# Seattle King Street Station question



## dg1904 (Apr 26, 2022)

Small town little old lady will want to arrive in Seattle on Amtrak and take the light rail to the airport. Will walking along to the place where I board the light rail be safe? How far is the walk?


----------



## zephyr17 (Apr 27, 2022)

dg1904 said:


> Small town little old lady will want to arrive in Seattle on Amtrak and take the light rail to the airport. Will walking along to the place where I board the light rail be safe? How far is the walk?


Walk is safe, though seeing homeless is likely, and pretty short.

You walk out of King Street and turn south towards the stadiums, take the outside elevator up to the Weller St pedestrian overpass from which the Sounder commuter trains board. At the end of the overpass, cross 4th Ave S at the crosswalk. Walk straight ahead between buildings and turn left at the end of the building. The Link light rail International District station will be right in front of you.


----------



## Maglev (Apr 27, 2022)

It's a relatively crowded area--I felt quite safe


----------



## Amtrak Apple (May 14, 2022)

dg1904 said:


> Small town little old lady will want to arrive in Seattle on Amtrak and take the light rail to the airport. Will walking along to the place where I board the light rail be safe? How far is the walk?

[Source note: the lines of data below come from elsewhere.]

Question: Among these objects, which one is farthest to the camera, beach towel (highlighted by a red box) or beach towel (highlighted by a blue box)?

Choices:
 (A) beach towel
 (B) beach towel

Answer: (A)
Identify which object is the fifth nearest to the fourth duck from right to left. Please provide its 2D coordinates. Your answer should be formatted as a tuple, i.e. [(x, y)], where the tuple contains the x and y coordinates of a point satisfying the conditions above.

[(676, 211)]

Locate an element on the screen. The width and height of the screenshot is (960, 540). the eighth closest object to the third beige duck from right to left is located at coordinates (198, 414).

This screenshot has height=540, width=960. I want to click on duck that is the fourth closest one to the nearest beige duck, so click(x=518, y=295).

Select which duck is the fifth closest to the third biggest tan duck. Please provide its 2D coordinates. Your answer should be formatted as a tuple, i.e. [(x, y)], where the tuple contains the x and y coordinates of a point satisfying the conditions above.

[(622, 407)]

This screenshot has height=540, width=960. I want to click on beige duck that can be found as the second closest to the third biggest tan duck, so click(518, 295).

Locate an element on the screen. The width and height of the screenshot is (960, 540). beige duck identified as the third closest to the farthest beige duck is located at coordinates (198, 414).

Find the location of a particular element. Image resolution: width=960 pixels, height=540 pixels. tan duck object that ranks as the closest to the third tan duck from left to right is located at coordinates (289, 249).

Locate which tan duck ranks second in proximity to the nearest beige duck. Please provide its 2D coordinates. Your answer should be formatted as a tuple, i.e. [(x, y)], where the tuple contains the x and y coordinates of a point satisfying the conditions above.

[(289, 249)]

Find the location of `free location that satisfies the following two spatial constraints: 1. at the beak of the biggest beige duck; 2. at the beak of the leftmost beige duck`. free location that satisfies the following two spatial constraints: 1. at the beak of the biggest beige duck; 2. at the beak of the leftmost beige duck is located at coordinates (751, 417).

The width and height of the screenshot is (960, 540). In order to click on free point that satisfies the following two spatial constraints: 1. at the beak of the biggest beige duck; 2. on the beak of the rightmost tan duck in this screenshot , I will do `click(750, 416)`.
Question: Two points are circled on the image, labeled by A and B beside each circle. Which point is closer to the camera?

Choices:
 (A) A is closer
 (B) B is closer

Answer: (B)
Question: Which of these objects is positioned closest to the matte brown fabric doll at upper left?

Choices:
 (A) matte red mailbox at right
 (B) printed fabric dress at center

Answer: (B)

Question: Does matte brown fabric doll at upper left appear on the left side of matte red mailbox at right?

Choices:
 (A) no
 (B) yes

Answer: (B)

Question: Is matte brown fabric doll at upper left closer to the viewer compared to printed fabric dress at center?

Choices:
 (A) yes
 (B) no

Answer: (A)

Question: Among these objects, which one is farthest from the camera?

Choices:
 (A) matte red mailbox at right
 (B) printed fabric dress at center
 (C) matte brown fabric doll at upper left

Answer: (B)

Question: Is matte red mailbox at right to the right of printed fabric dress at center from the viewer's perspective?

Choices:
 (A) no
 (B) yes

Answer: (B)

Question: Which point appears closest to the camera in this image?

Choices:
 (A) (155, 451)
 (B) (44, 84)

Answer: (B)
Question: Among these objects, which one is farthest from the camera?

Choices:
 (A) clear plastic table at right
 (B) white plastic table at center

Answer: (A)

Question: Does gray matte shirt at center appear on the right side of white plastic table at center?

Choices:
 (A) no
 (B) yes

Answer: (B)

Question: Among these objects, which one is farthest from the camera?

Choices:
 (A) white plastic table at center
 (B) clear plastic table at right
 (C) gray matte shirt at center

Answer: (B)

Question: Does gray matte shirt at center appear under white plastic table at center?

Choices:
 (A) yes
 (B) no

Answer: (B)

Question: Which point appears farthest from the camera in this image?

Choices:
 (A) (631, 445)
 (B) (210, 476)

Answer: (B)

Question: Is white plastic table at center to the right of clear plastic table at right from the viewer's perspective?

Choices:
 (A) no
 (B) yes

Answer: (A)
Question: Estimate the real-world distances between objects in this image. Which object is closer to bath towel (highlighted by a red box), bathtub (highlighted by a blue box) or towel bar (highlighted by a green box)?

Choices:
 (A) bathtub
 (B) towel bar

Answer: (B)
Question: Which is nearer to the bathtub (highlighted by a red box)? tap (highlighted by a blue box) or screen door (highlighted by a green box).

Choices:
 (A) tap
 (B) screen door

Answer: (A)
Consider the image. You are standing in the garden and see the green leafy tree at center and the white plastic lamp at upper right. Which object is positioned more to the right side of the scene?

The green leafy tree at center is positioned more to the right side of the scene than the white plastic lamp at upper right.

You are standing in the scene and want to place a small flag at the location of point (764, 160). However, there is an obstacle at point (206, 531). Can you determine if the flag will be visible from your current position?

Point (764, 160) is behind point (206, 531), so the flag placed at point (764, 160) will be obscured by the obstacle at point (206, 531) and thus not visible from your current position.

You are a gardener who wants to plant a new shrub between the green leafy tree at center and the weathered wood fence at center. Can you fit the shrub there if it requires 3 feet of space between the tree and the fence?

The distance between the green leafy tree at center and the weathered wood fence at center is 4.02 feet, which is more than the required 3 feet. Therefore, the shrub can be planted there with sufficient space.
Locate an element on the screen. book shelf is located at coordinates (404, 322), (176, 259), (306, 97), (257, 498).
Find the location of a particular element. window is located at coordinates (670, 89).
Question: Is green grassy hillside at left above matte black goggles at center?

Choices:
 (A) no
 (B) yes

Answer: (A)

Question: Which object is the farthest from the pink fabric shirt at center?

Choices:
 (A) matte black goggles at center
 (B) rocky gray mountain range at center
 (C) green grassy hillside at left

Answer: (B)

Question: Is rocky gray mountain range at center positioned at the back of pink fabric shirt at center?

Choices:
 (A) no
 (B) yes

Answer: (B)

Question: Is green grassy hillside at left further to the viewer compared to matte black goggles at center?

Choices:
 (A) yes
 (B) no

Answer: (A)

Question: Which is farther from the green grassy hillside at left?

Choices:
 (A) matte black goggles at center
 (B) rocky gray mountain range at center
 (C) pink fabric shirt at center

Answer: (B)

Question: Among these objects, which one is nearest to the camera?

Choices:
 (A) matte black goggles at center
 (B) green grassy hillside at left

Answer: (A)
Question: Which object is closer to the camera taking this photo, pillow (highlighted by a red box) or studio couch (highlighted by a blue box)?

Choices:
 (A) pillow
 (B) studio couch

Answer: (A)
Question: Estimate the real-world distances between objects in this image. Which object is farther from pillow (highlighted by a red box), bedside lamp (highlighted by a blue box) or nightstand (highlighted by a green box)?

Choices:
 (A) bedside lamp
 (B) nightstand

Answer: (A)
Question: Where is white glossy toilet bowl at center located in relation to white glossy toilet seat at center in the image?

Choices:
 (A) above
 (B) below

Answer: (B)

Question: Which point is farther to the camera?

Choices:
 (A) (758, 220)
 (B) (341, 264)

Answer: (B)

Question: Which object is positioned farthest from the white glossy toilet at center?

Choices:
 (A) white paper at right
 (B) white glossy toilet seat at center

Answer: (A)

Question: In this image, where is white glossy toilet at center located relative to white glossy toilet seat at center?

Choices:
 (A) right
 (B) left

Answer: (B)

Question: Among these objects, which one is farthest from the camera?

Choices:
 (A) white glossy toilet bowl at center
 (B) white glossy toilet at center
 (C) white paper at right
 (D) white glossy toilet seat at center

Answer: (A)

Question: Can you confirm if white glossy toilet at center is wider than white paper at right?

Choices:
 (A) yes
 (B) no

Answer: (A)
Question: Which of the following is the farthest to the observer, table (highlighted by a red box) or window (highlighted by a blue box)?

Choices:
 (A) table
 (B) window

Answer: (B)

I did this a couple years ago (eek, it's been that long?) and I asked someone how I would get to the light rail, and they were quite helpful. Didn't expect to come up the stairs to see what was then CenturyLink Field RIGHT THERE in front of me.


----------



## caravanman (May 14, 2022)

I once spent an "entertaining" time looking for my hotel on King Street... It transpires that King Street extends to either side of the Amtrak station!


----------



## flitcraft (May 16, 2022)

The walk from King St. Station to the International District Light Rail is quicker if you can leave the station via the second floor exit onto the plaza. For a while, that exit was closed, so I would inquire of someone at the station. 

Also, I happened to walk by that route last week and a small homeless encampment of two tents between King St Station and the I-District light rail station had been removed. The mayor has been making a priority to get homeless tent-dwellers into shelter, which has definitely reduced the street homeless population recently. 

Note that if you are a senior, the fare for light rail to the airport is one dollar--a bargain!


----------



## Shanson (Jun 1, 2022)

We did it the reverse direction a few years ago (from the airport to International Chinatown and walked to King Street Station, no.problems. It's not far.


----------